Nasıl kaçırmışız??? Tam da gözümüzün önünde üstelik de lezzeti ile ün yapmış bir mekan... Arkadaşlarımızın seçimi ile gittik. Çok sevimli yaz bahçesinde dev ekranda dünya kupasını izleyerek keyifle başladık geceye. Mezeleri tipik lüks kebapçılardan daha farklı. Ben özellikle patırmalı humusunu çok beğendim. Yemek planı tarafıma geç haber verildiğinden evde bir şeyler atıştırmış olduğumdan fazla aç değildim. Ana yemek olarak ortaya karışık şiş, adana ve döner geldi. Şiş ve adana iyiydi ama bence İstanbullular döner işine girmesin. Angus eti miydi bilemem ancak bana acaip ağır geldiği. Tatlı olarak dondurmalı irmik yedik ama ustanın tutturamamış olduğunu belirtmeliyim. Dondurma daha servis edilmeden eridiğinden dondurmalı irmik çorbası yedik desek yeridir.

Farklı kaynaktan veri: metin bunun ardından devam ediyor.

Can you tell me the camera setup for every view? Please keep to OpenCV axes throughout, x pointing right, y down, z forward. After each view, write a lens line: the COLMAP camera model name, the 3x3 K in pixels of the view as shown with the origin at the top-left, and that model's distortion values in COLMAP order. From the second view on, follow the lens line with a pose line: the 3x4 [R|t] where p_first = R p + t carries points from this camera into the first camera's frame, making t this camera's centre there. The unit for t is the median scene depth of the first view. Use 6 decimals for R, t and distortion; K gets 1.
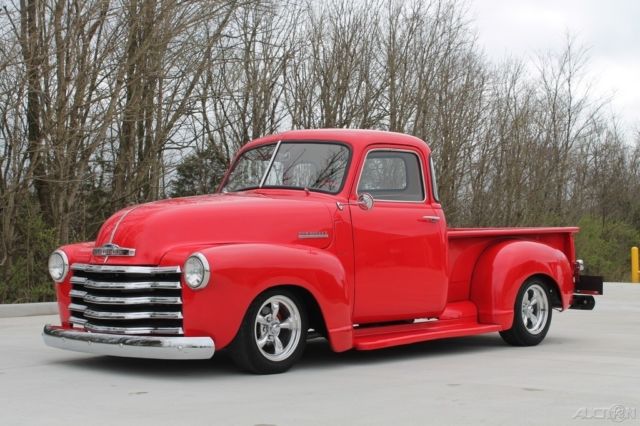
lens RADIAL K [[1093.3, 0, 320.0], [0, 1093.3, 213.0], [0, 0, 1]] dist [-0.011070, 0.041458]
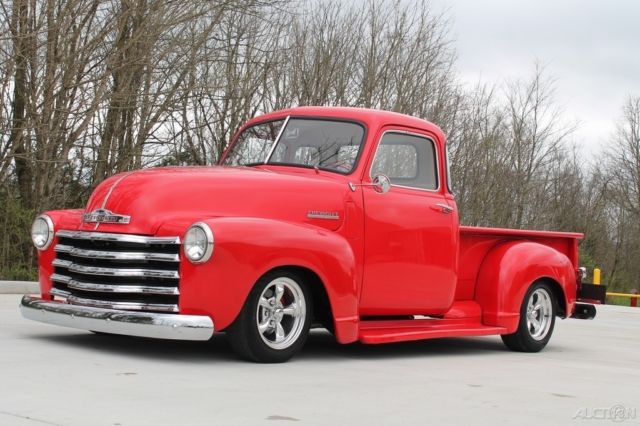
lens RADIAL K [[1021.9, 0, 320.0], [0, 1021.9, 213.0], [0, 0, 1]] dist [-0.011780, -0.004203]
pose [[0.997171, 0.064536, 0.038545, -0.037937], [-0.063964, 0.997826, -0.015890, 0.028638], [-0.039487, 0.013379, 0.999131, 0.125041]]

Bahçe sımsıcak sohbet de koyu olunca epey bir oturuldu bu arada çeşitli kokteyller ikram edildi biz de güzel güzel götürdük. Hesap da yine tipik lüks kebapçılar kıvamında geldi şaşırtmadı bizi.

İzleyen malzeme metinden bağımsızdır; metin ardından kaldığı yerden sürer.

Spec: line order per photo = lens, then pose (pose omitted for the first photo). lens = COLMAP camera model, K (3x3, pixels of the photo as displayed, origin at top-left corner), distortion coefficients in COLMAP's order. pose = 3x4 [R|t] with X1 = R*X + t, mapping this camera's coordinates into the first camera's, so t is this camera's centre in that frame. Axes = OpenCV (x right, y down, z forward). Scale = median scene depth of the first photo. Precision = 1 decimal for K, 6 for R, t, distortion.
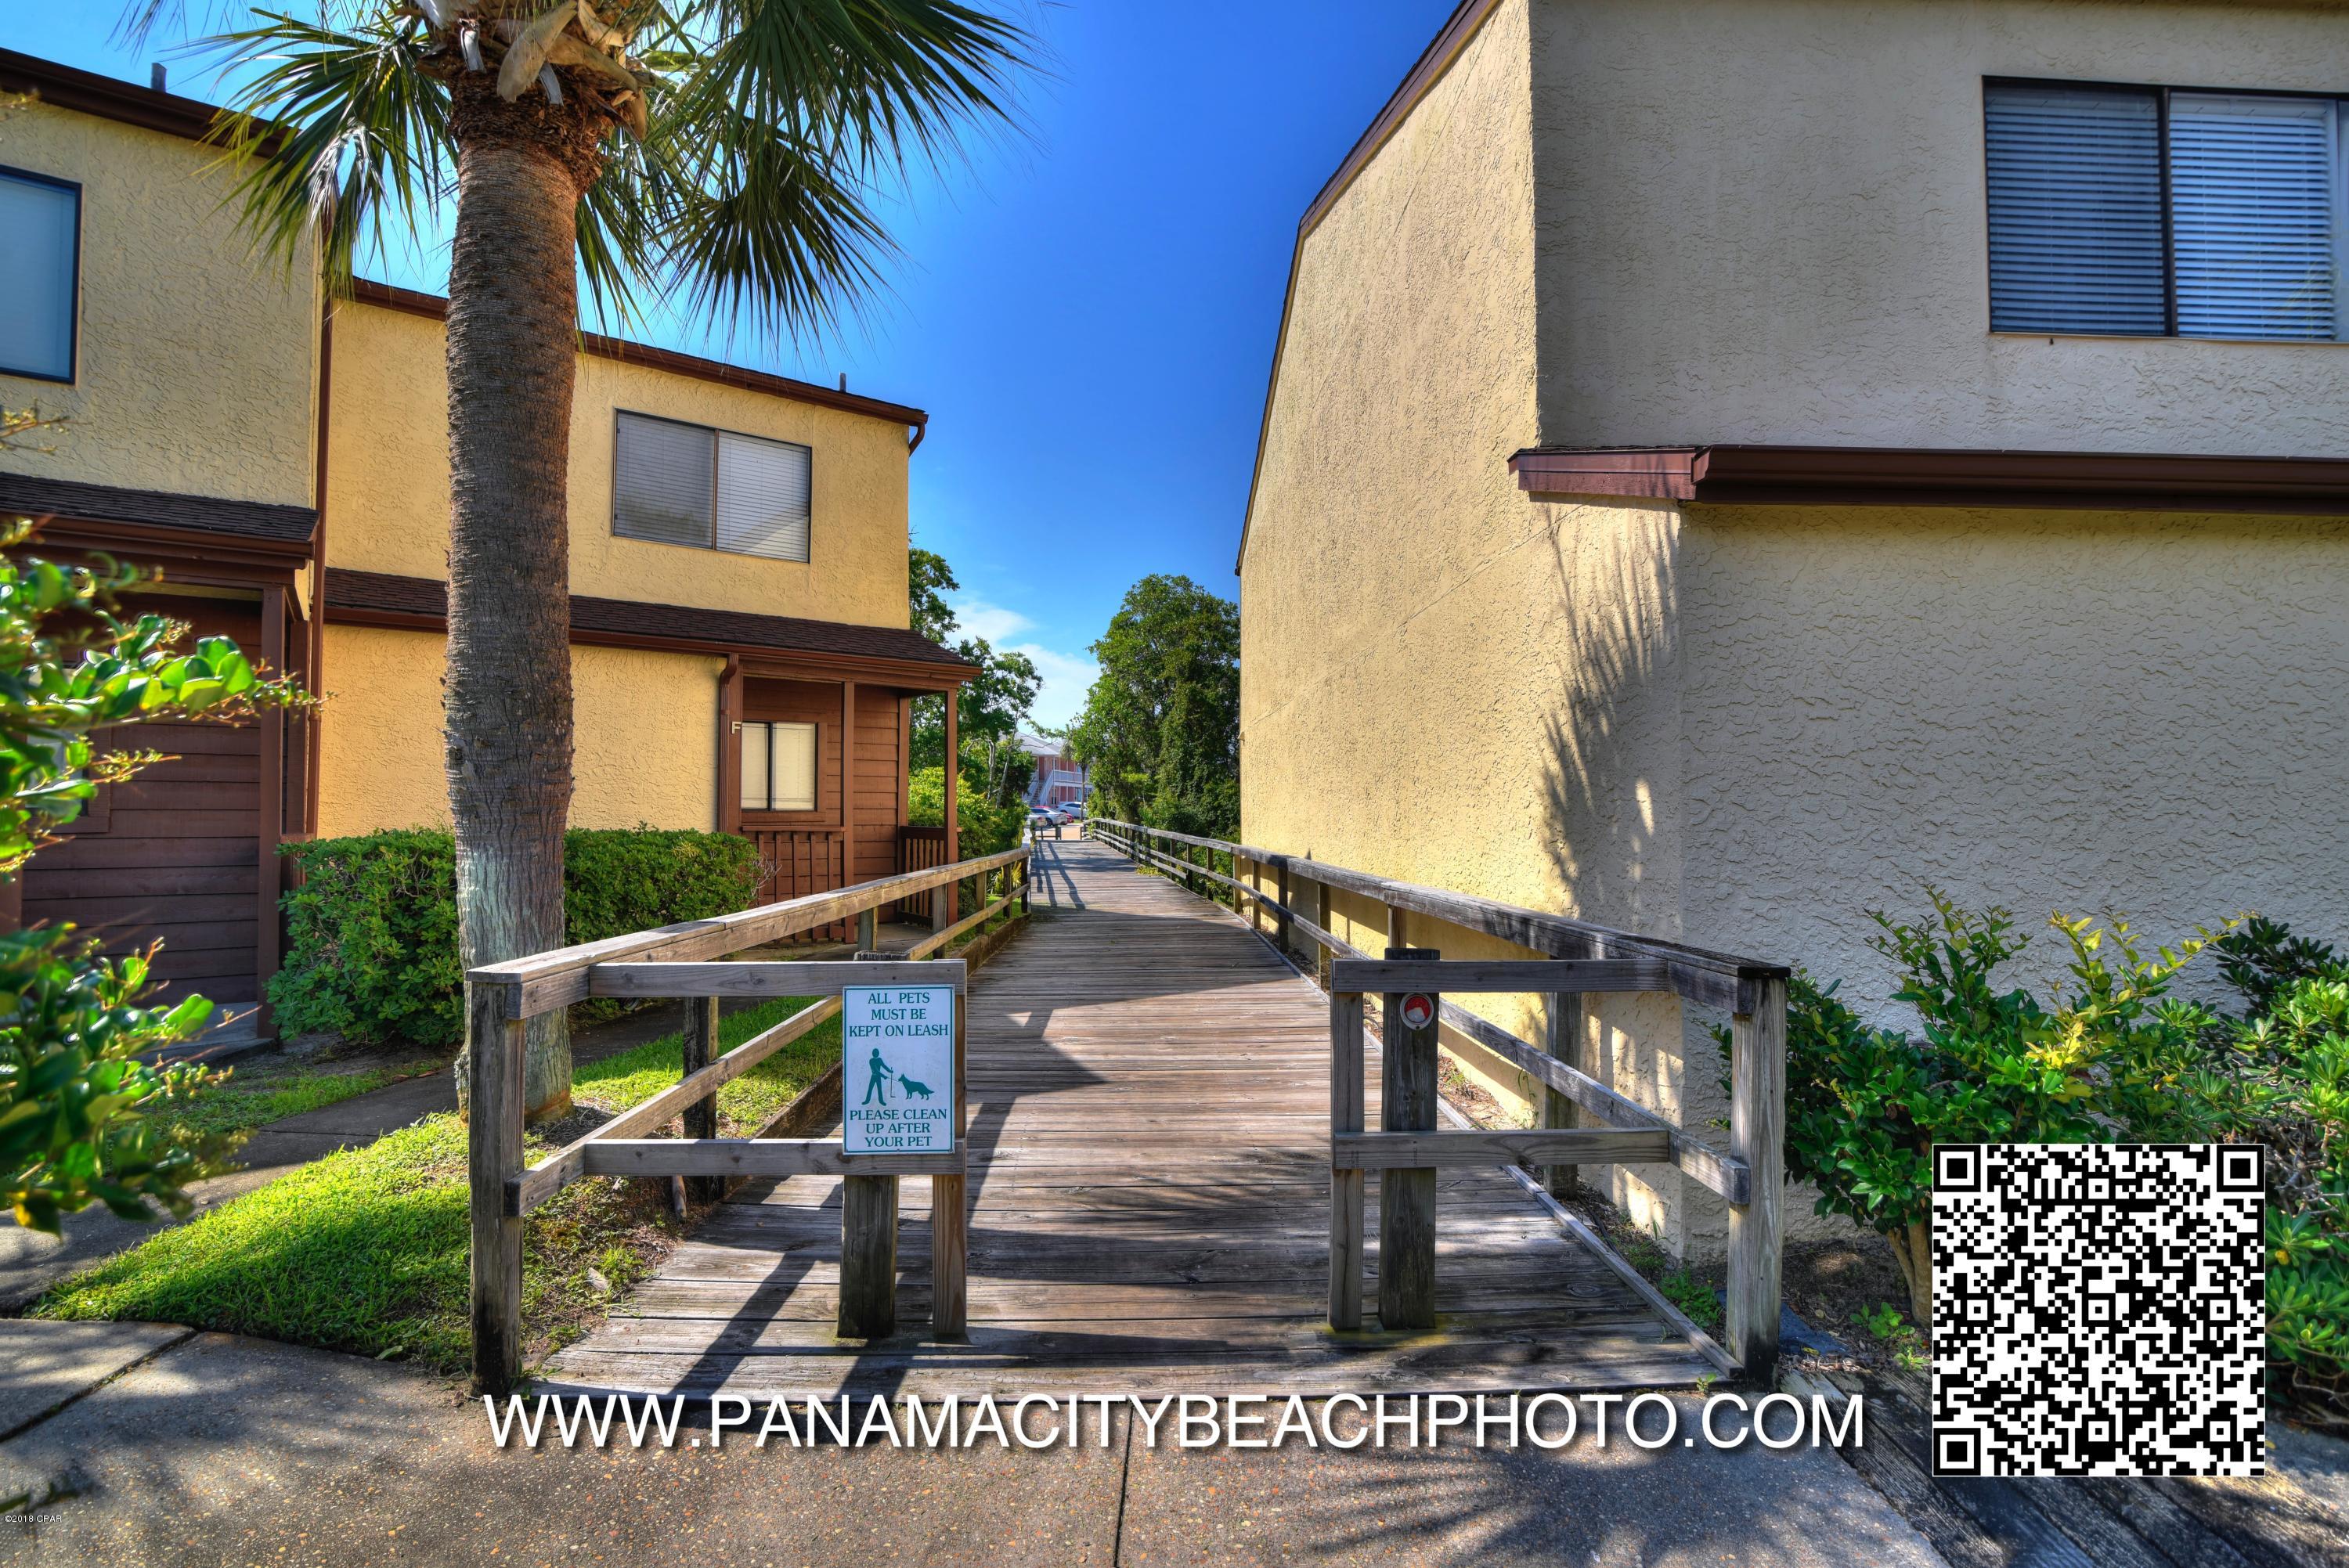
lens RADIAL K [[1087.7, 0, 1169.4], [0, 1087.7, 780.9], [0, 0, 1]] dist [-0.018010, -0.000761]
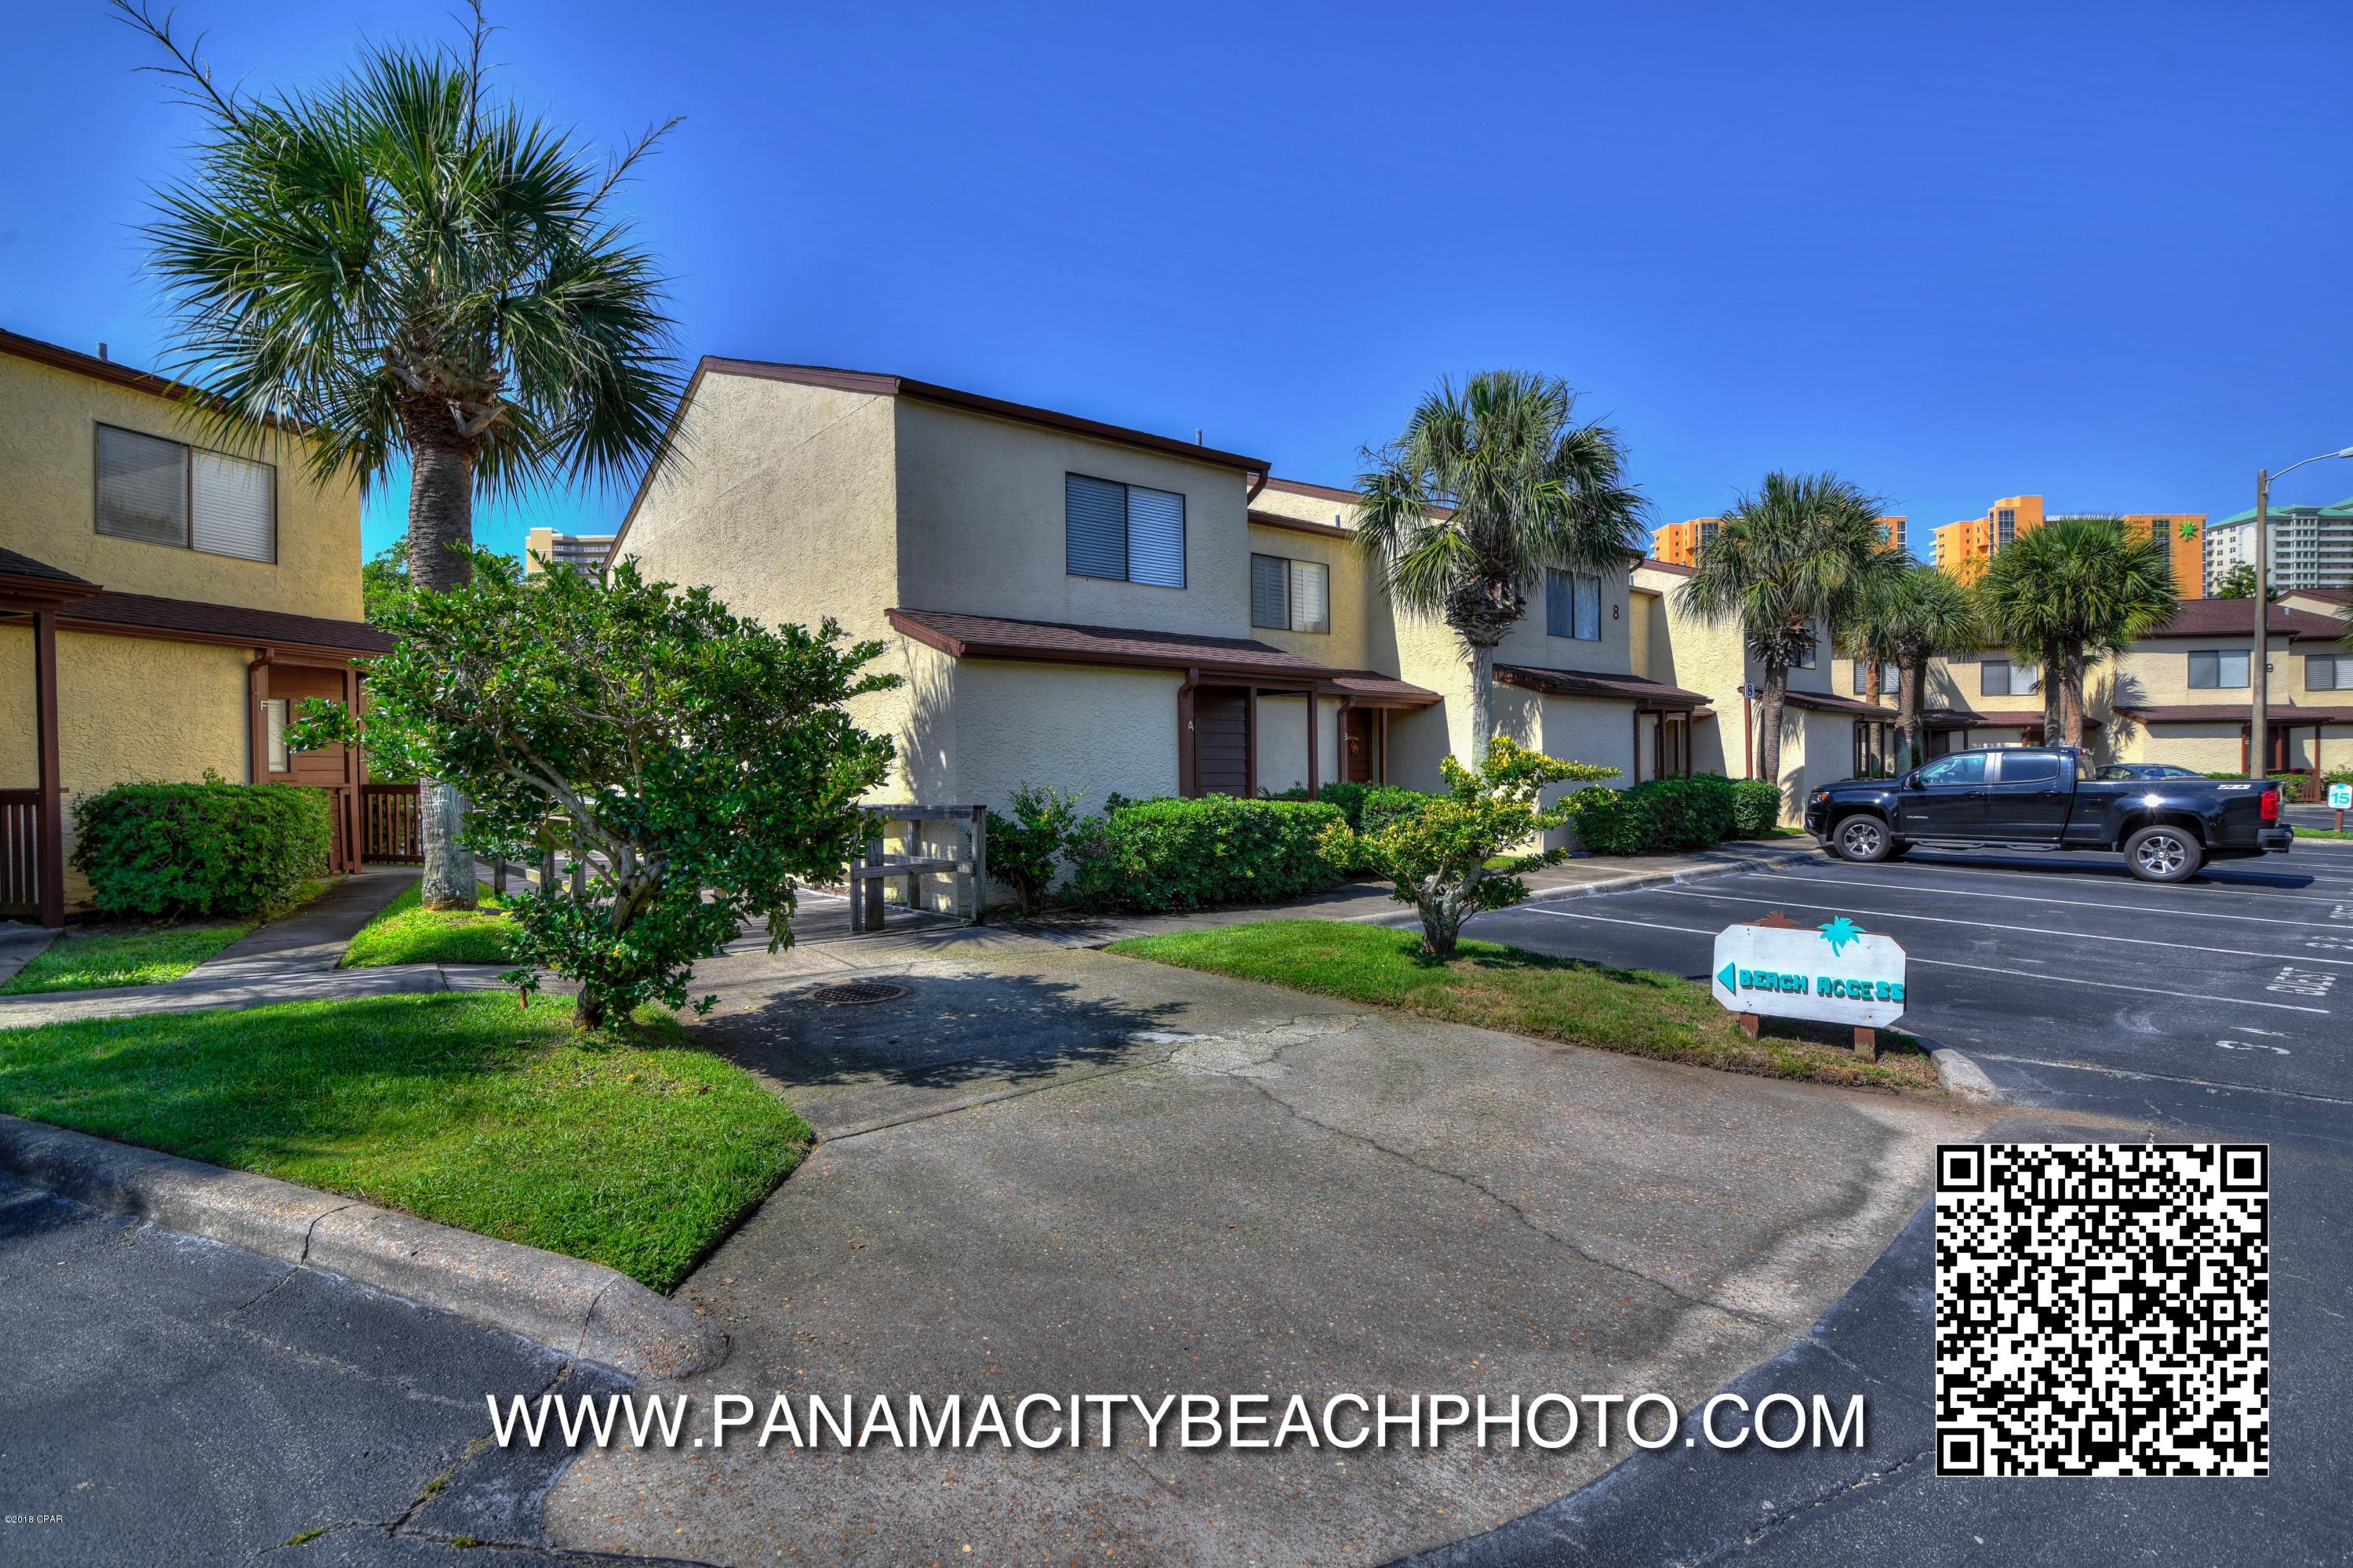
lens RADIAL K [[1089.7, 0, 1171.4], [0, 1089.7, 780.9], [0, 0, 1]] dist [-0.018010, -0.000761]
pose [[0.793395, -0.012281, 0.608584, -0.614341], [-0.004067, 0.999667, 0.025476, 0.003839], [-0.608694, -0.022688, 0.793081, -1.212879]]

Ertesi gün ben sanırım az yediğimden; kocada da mide yerine işkembe olduğundan bize bir şey olmadı ama geriye kalan üç kişi fena motoru bozmuş. Günün ilerleyen saatlerinde öğrendik ki o üçlüden birisi gıda zehirlenmesi geçirmiş. Tabi bu Venge'den kaynaklanmıyor olabilir ama en büyük şüpheli kendisi oldu.
Belki de aşırı yağmurdan çeşme suları ile yıkanan sebzeler yapmıştır bilemiyorum o yüzden direk cümleler kurarak itham etmek de istemiyorum.